Hantaman ke Danau (Impact with Glacial Lake): Longsoran es jatuh menghantam danau dengan kekuatan besar, memindahkan volume air dalam jumlah masif hanya dalam hitungan detik.
Gelombang Tsunami Danau (Giant Displacement Wave): Benturan tersebut menciptakan gelombang raksasa yang melompati dan merusak benteng/tanggul alami danau.
Aliran Bah ke Hilir (Flood Surge Downstream): Air bercampur es, batu, dan sedimen meluncur deras menyusuri lembah sempit dengan kecepatan tinggi.
Kehancuran Jalur Aliran (Destruction in Its Path): Gelombang bah menghancurkan jembatan, jalanan, bangunan, serta pemukiman warga di kawasan hilir.
Alasan Mengapa Bencana Ini Sangat Mematikan
Aliran air bah hasil jebolan danau glasial memiliki daya hancur luar biasa.
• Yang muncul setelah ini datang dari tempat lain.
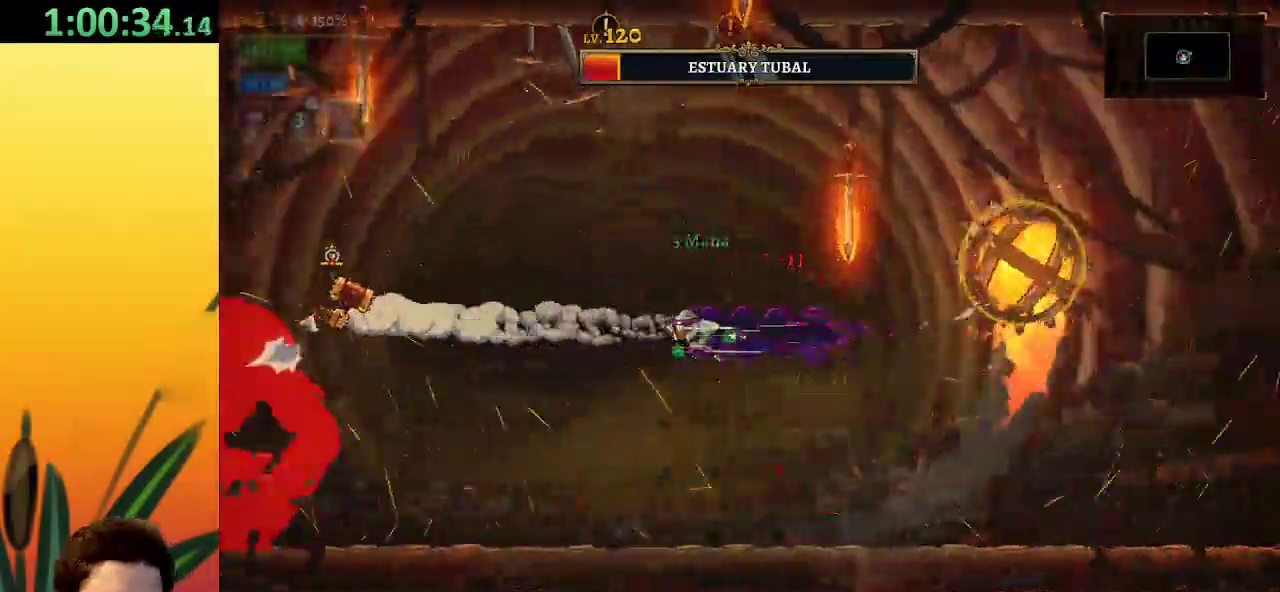
{"keys": ["left", "x"], "events": [[117, "a", "up"], [217, "left", "up"], [300, "left", "down"], [500, "x", "down"]]}
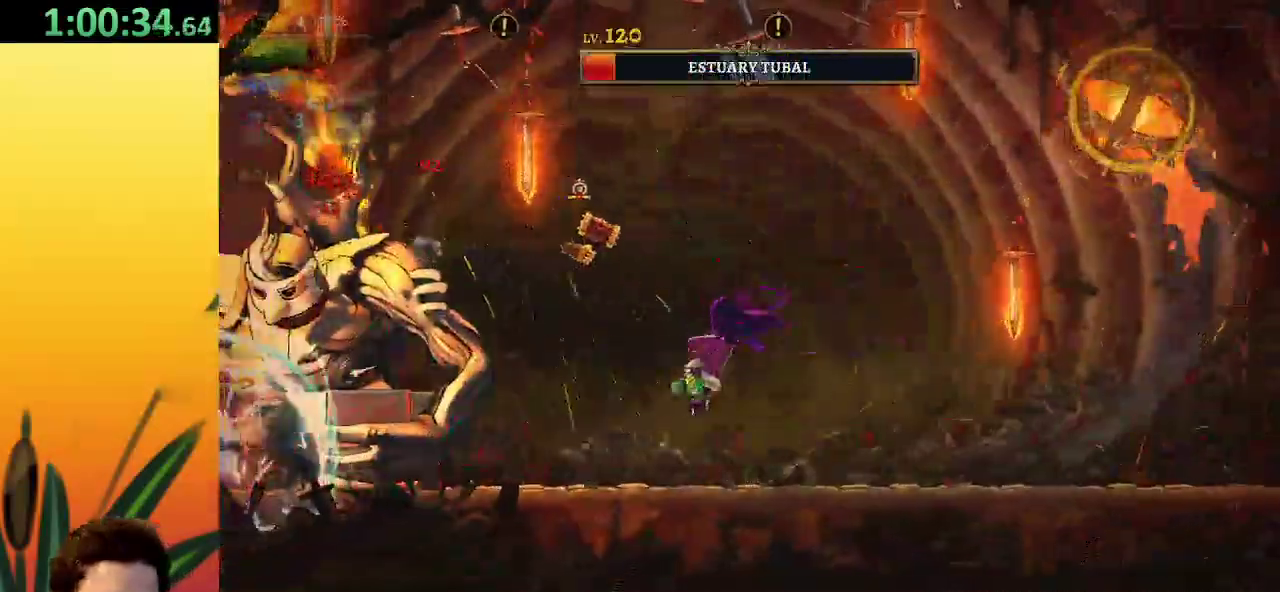
{"keys": [], "events": [[183, "left", "up"], [467, "x", "up"]]}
Selain membawa volume air yang sangat besar dalam hitungan detik, kecepatan alirannya di lembah sempit dapat mencapai 50 hingga 80 km/jam.
Arus deras ini membawa puing-puing berat seperti batu batuan besar, gelondongan kayu, hingga bongkahan es.
Apalagi, jangkauan hempasannya mampu menerjang puluhan kilometer hingga ke area pemukiman warga di sepanjang aliran sungai perbatasan Nepal-Tibet.